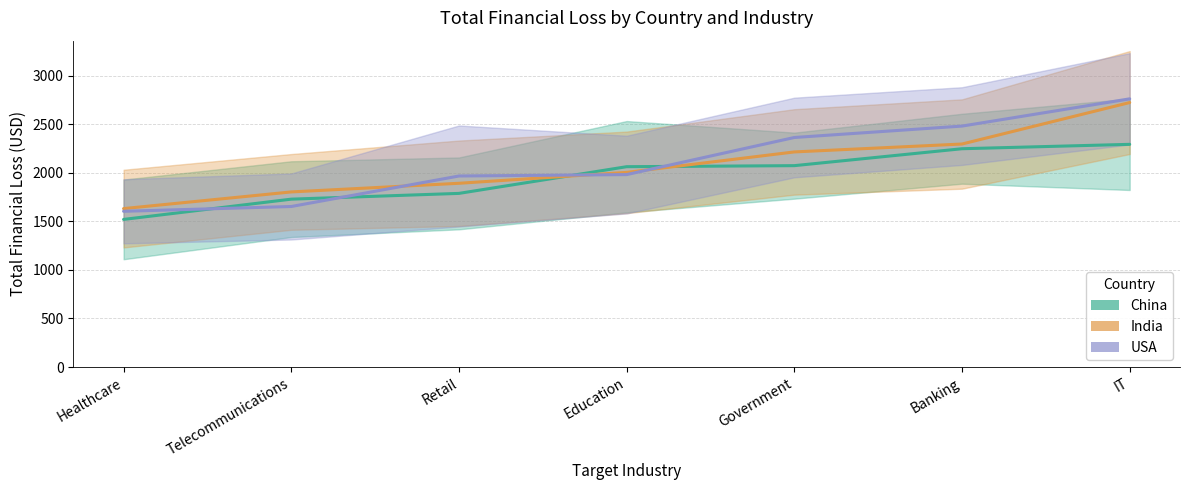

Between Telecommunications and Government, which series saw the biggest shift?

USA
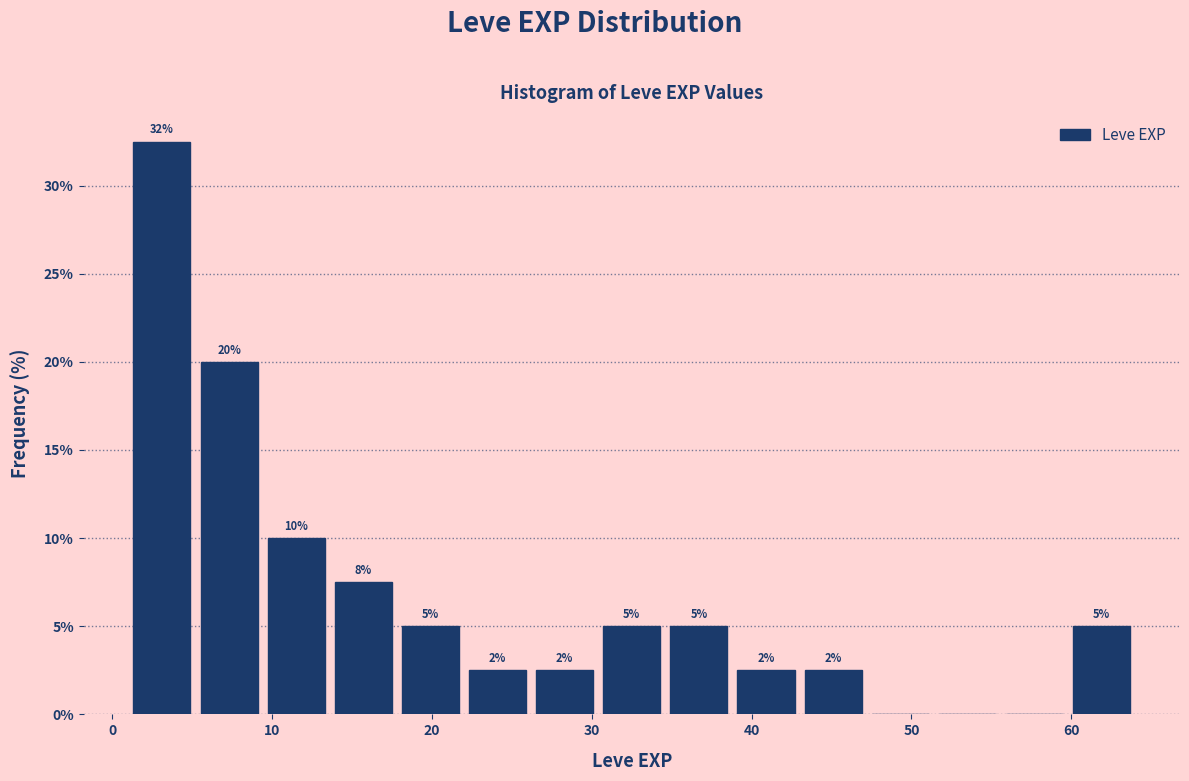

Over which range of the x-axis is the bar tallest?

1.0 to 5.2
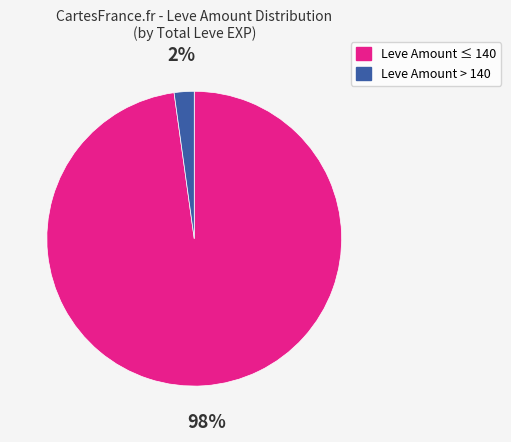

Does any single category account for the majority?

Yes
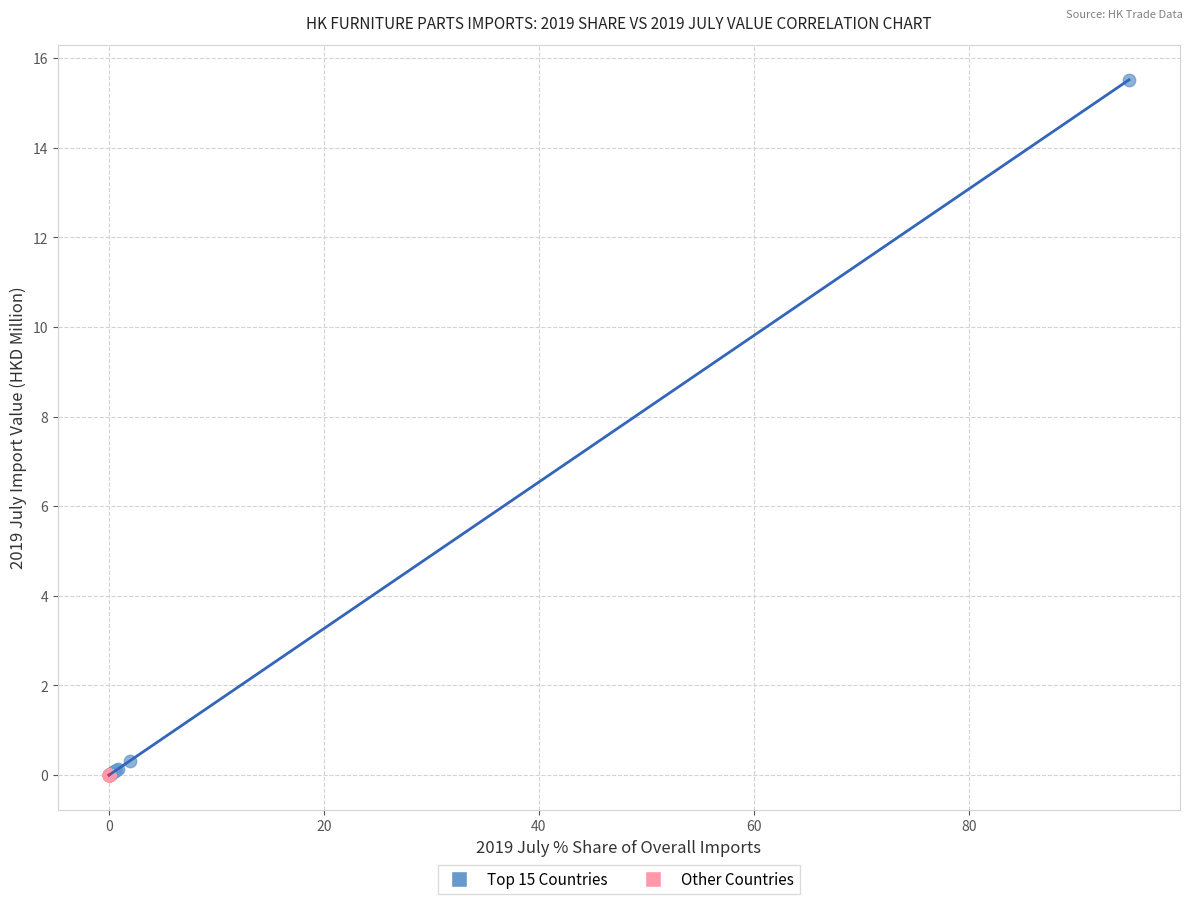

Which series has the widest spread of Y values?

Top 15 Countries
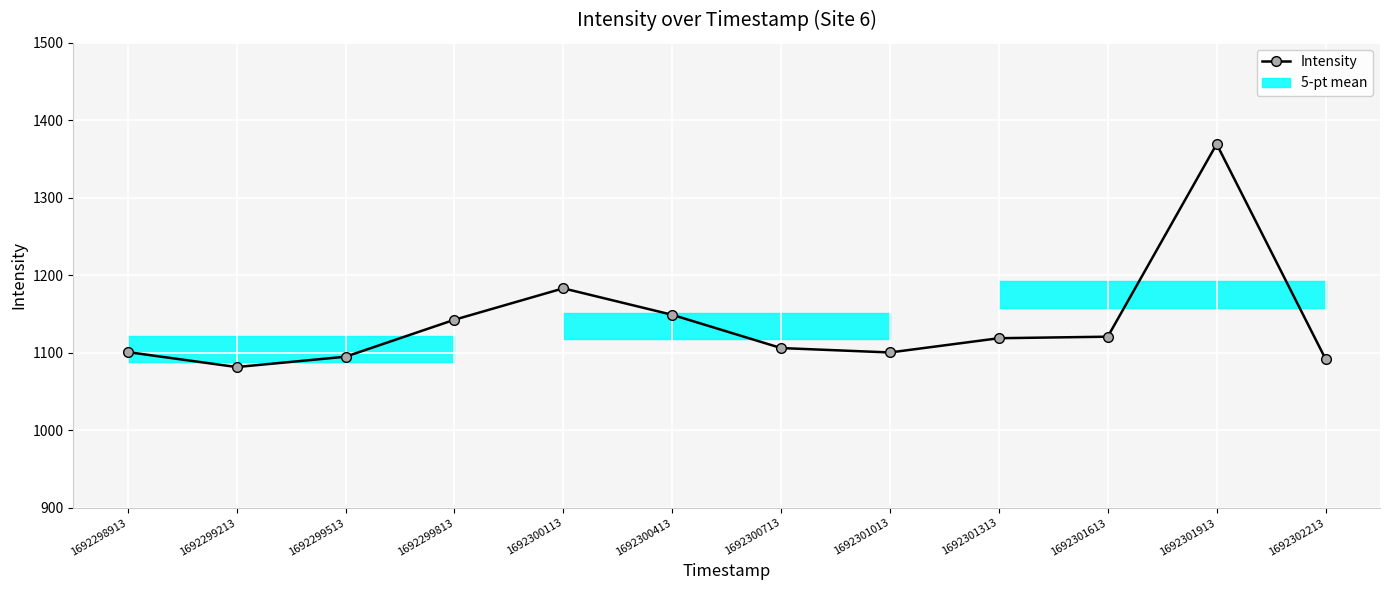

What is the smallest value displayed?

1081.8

================

### CONSIGNE
Transcrivez les lignes ci-dessus en tableau Markdown à deux colonnes : « N° » pour le numéro d'ordre et « Contenu » pour le texte de la ligne. Laissez de côté les lignes vides ainsi que les lignes entre crochets.

### CORRIGÉ
| N° | Contenu |
|---|---|
| 1 | Between Telecommunications and Government, which series saw the biggest shift? |
| 2 | USA |
| 3 | Over which range of the x-axis is the bar tallest? |
| 4 | 1.0 to 5.2 |
| 5 | Does any single category account for the majority? |
| 6 | Yes |
| 7 | Which series has the widest spread of Y values? |
| 8 | Top 15 Countries |
| 9 | What is the smallest value displayed? |
| 10 | 1081.8 |